Долгополов покачал сокрушённо головой, вышел ни с чем на улицу. Сумерки сгущались. На западе широкая заря стояла. На жёлтом небе, как на золоте, синели маковки церквей и колоколен. Будочник, взгромоздившись на приставленную к столбу лестницу, оправлял фонарь, подливая в него конопляное масло. На мрачно прошагавшего Долгополова рыжая шавочка пошавкивала. На душе у Долгополова кошки скребут. Ну да ничего, он этого воеводу-хабарника ещё уломает.
— А ну-ка, стукнусь к Твердозадову, авось ещё не дрыхнет, авось деньжат с него сдёрну; без деньжат куда пойдёшь, — вслух подумал опечаленный Остафий Трифонович.

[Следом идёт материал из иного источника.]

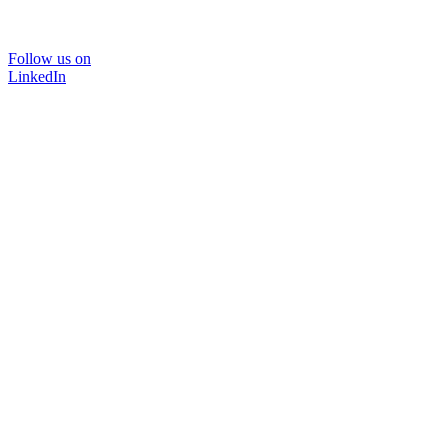
Follow us on
LinkedIn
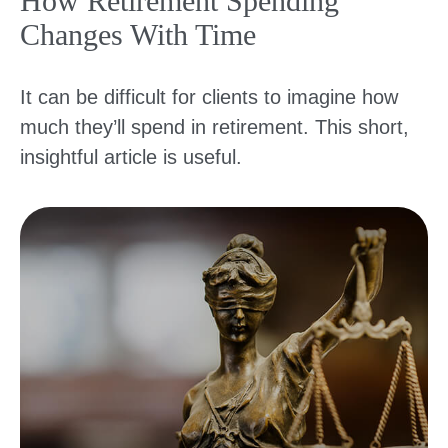
How Retirement Spending
Changes With Time
It can be difficult for clients to imagine how
much they’ll spend in retirement. This short,
insightful article is useful.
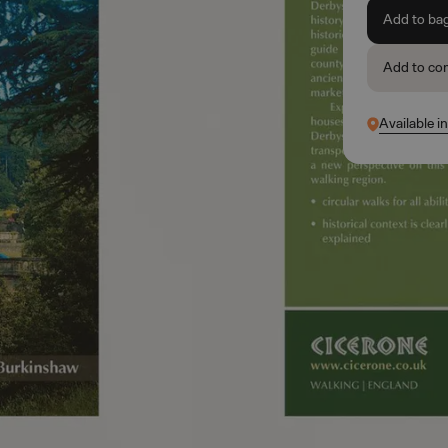
Add to ba
Add to co
Available i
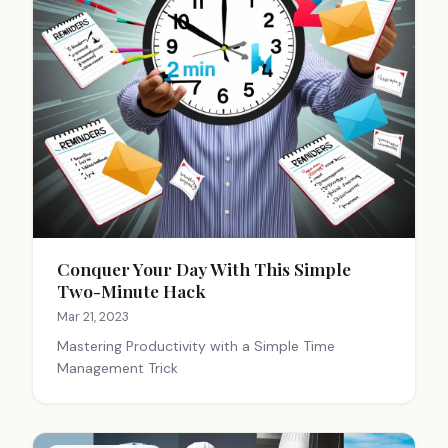
Conquer Your Day With This Simple
Two-Minute Hack
Mar 21, 2023
Mastering Productivity with a Simple Time
Management Trick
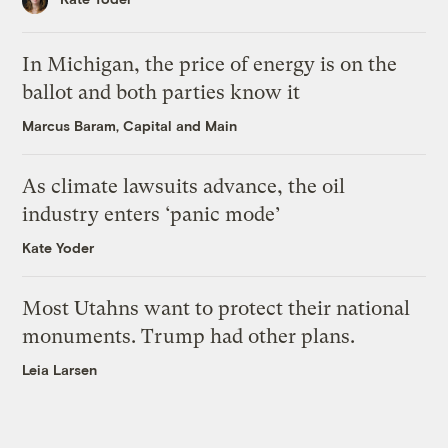
In Michigan, the price of energy is on the
ballot and both parties know it
Marcus Baram, Capital and Main
As climate lawsuits advance, the oil
industry enters ‘panic mode’
Kate Yoder
Most Utahns want to protect their national
monuments. Trump had other plans.
Leia Larsen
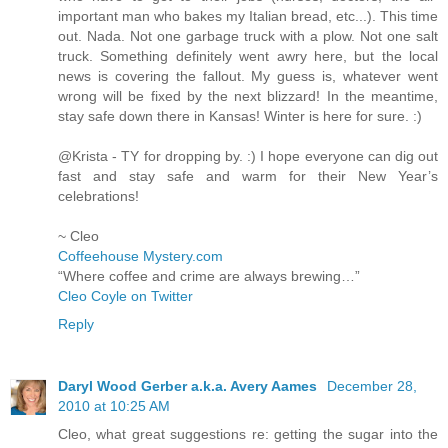
important man who bakes my Italian bread, etc...). This time
out. Nada. Not one garbage truck with a plow. Not one salt
truck. Something definitely went awry here, but the local
news is covering the fallout. My guess is, whatever went
wrong will be fixed by the next blizzard! In the meantime,
stay safe down there in Kansas! Winter is here for sure. :)
@Krista - TY for dropping by. :) I hope everyone can dig out
fast and stay safe and warm for their New Year’s
celebrations!
~ Cleo
Coffeehouse Mystery.com
“Where coffee and crime are always brewing…”
Cleo Coyle on Twitter
Reply
Daryl Wood Gerber a.k.a. Avery Aames
December 28,
2010 at 10:25 AM
Cleo, what great suggestions re: getting the sugar into the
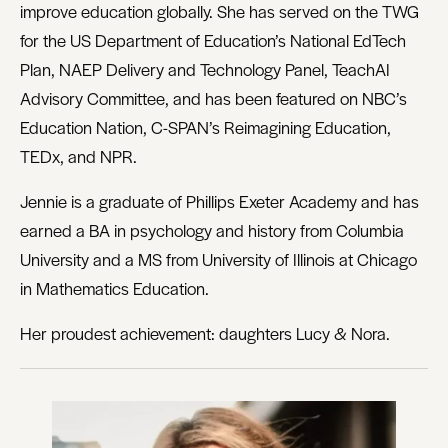
improve education globally. She has served on the TWG
for the US Department of Education’s National EdTech
Plan, NAEP Delivery and Technology Panel, TeachAI
Advisory Committee, and has been featured on NBC’s
Education Nation, C-SPAN’s Reimagining Education,
TEDx, and NPR.
Jennie is a graduate of Phillips Exeter Academy and has
earned a BA in psychology and history from Columbia
University and a MS from University of Illinois at Chicago
in Mathematics Education.
Her proudest achievement: daughters Lucy & Nora.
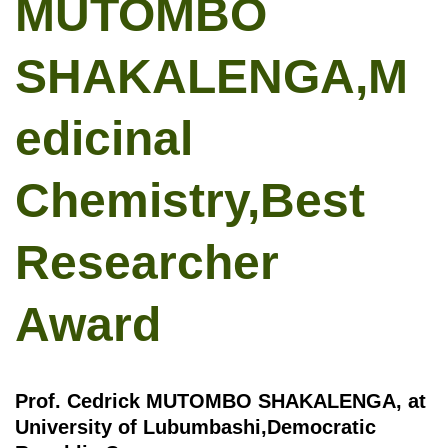
MUTOMBO
SHAKALENGA,M
edicinal
Chemistry,Best
Researcher
Award
Prof. Cedrick MUTOMBO SHAKALENGA, at
University of Lubumbashi,Democratic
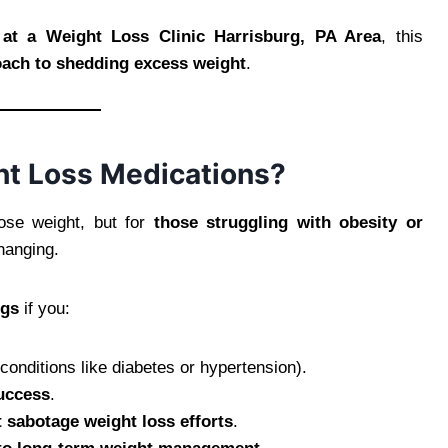
 at a Weight Loss Clinic Harrisburg, PA Area
, this
roach to shedding excess weight
.
t Loss Medications?
ose weight, but for
those struggling with obesity or
hanging.
ugs
if you:
conditions like diabetes or hypertension).
success
.
 sabotage weight loss efforts
.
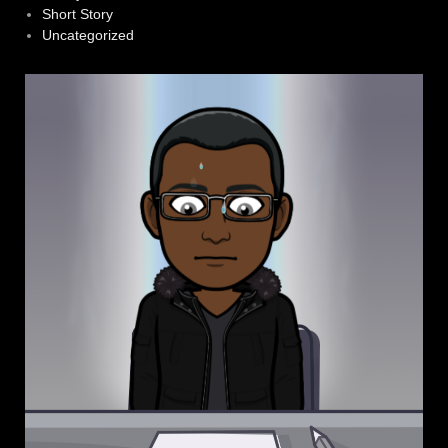
Short Story
Uncategorized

Купец Абросим Твердозадов канатную фабричку имел, почитался в больших тыщах, недавно кирпичную церковь старообрядцам пожертвовал, но был груб, суров и на руку дюже ёрзок. Во Ржеве до пятнадцати таких канатных завезений, купцы делали из конопли верёвки самым незатейливым способом, а в работных людях у них городская голытьба да оброчные крестьяне.
Подошёл Долгополов к кирпичному двухэтажному дому. Над дубовыми воротами крест восьмиконечный врезан, под ним — медный складень. Постучал в калитку, спросил дворника:
— Сам-то дома?
— Дома. Токмо ной у него в поясах, спину пересёкло, кажись, лежит.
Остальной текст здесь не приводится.